Look through the records below, and copy out every line that holds the string "Berge".

START TASK MATERIAL

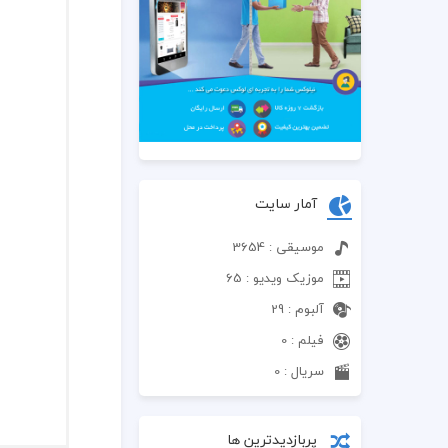
آمار سایت
موسیقی : 3654
موزیک ویدیو : 65
آلبوم : 29
فیلم : 0
سریال : 0
پربازدیدترین ها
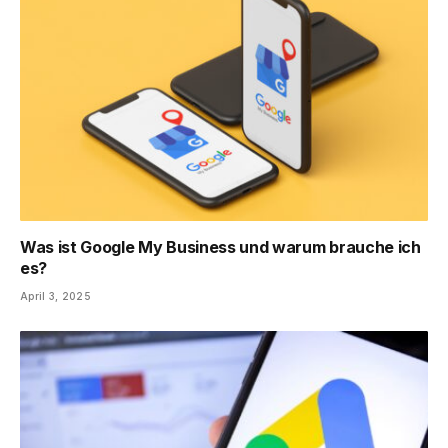
Was ist Google My Business und warum brauche ich
es?
April 3, 2025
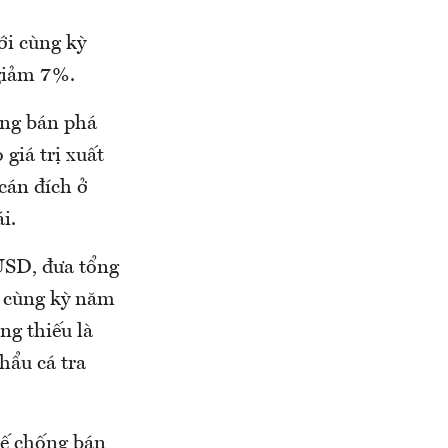
ới cùng kỳ
 giảm 7%.
ống bán phá
giá trị xuất
cán đích ở
i.
 USD, đưa tổng
i cùng kỳ năm
ng thiếu là
hẩu cá tra
uế chống bán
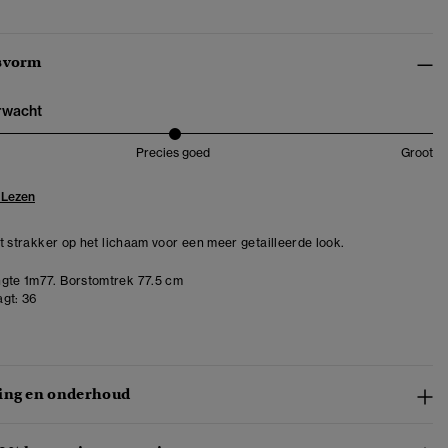
svorm
erwacht
Precies goed
Groot
 Lezen
zit strakker op het lichaam voor een meer getailleerde look.
gte 1m77. Borstomtrek 77.5 cm
gt:
36
ing en onderhoud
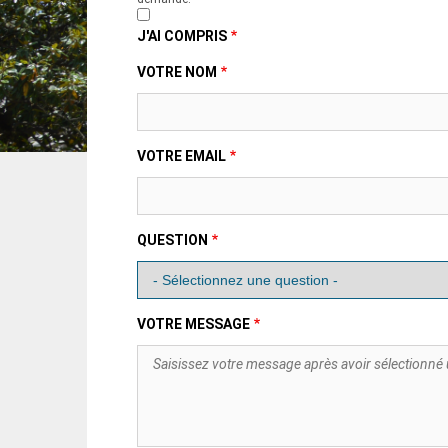
J'AI COMPRIS
VOTRE NOM
VOTRE EMAIL
QUESTION
VOTRE MESSAGE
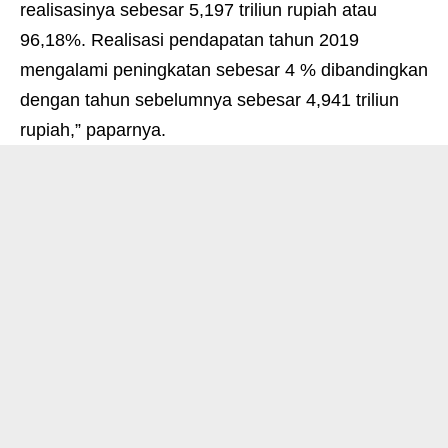
realisasinya sebesar 5,197 triliun rupiah atau
96,18%. Realisasi pendapatan tahun 2019
mengalami peningkatan sebesar 4 % dibandingkan
dengan tahun sebelumnya sebesar 4,941 triliun
rupiah,” paparnya.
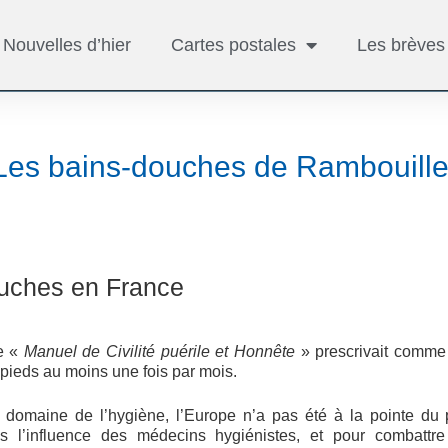
Nouvelles d’hier
Cartes postales
Les brèves
Les bains-douches de Rambouille
uches en France
le «
Manuel de Civilité puérile et Honnête
» prescrivait comme
s pieds au moins une fois par mois.
 domaine de l’hygiène, l’Europe n’a pas été à la pointe du 
s l’influence des médecins hygiénistes, et pour combattre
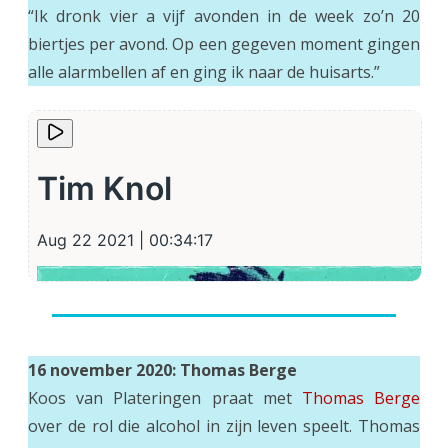
“Ik dronk vier a vijf avonden in de week zo’n 20
biertjes per avond. Op een gegeven moment gingen
alle alarmbellen af en ging ik naar de huisarts.”
16 november 2020: Thomas Berge
Koos van Plateringen praat met
Thomas Berge
over de rol die alcohol in zijn leven speelt. Thomas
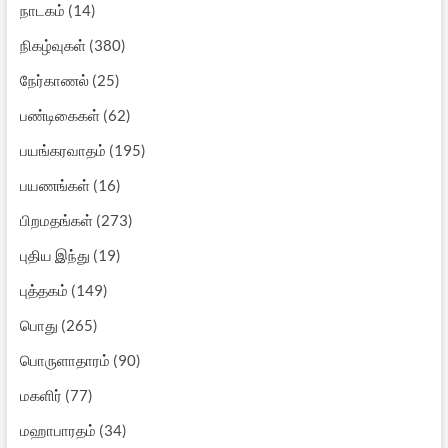
நாடகம்
(14)
நிகழ்வுகள்
(380)
நேர்காணல்
(25)
பண்டிகைகள்
(62)
பயங்கரவாதம்
(195)
பயணங்கள்
(16)
பிறமதங்கள்
(273)
புதிய இந்து
(19)
புத்தகம்
(149)
பொது
(265)
பொருளாதாரம்
(90)
மகளிர்
(77)
மஹாபாரதம்
(34)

END TASK MATERIAL

WRITTEN SOLUTION >>
16 november 2020: Thomas Berge
Thomas Berge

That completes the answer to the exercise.